LEE: All right, a quick check on the markets. Looking like a bit of a bullish start for today's session, this after slight gains yesterday. The Dow had been higher by about 115 points but a lot of inflation concerns weighing on investors' minds towards the end of the session. Today we will get a look at wholesale prices, tomorrow consumer prices and these are indicative potentially of inflation. So that is really what Wall Street is going to be paying attention to for the next few days. That's the latest.

O'BRIEN: Thank you, -- Carrie Lee.


O'BRIEN: See you a little bit later.

The morning's top stories are straight ahead, including on the money trail in that British terror plot. It begins, believe it or not, in the rubble of last year's earthquake in Pakistan and it ends up helping potential terrorists. We'll explain.

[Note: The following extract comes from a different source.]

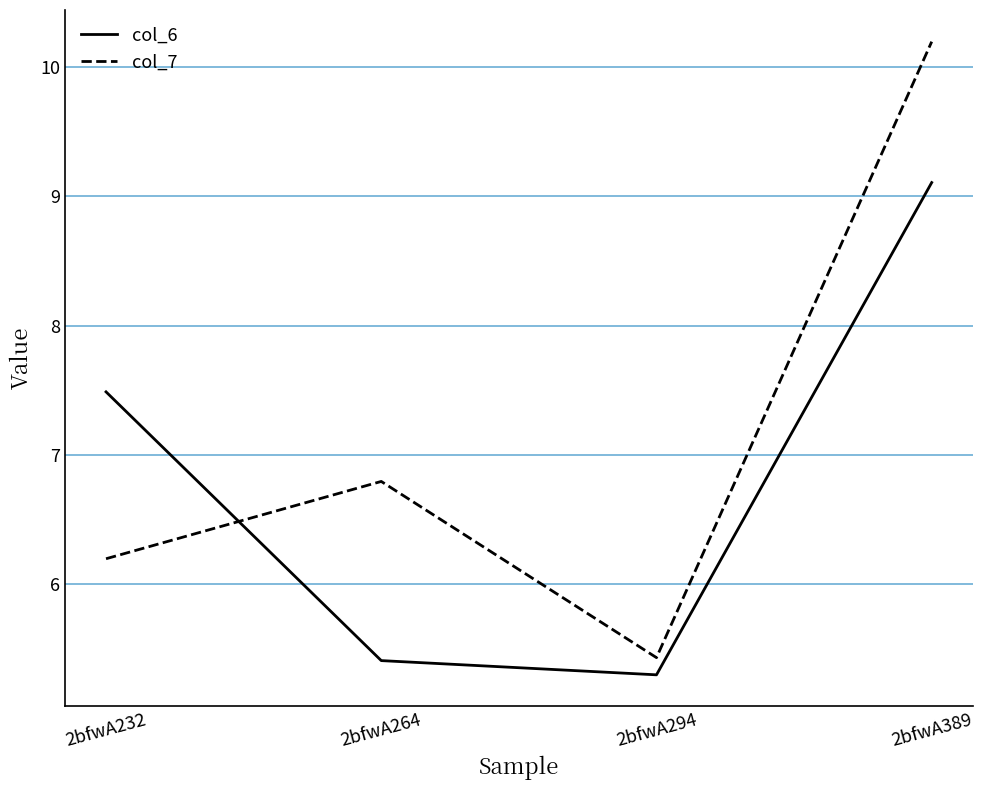

What is the lowest value of the col_7 series?

5.4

Plus, President Bush in the war on terror, why hundreds of U.S. troops are now heading back to Iraq. Live reports coming up on AMERICAN MORNING.


O'BRIEN: Happening this morning. Israeli troops have started pulling out of Lebanon. An Israeli official says the Lebanese Army and U.N. forces will be deployed to the area in the coming days.

British investigators given another day to hold 22 suspects in that alleged plot to blow up jetliners over the Atlantic. The warrant extended until tomorrow. Two arrested in the case already have been released.

And in China, the death toll from last week's devastating typhoon now 295. The typhoon was the strongest to hit southeastern China in 50 years.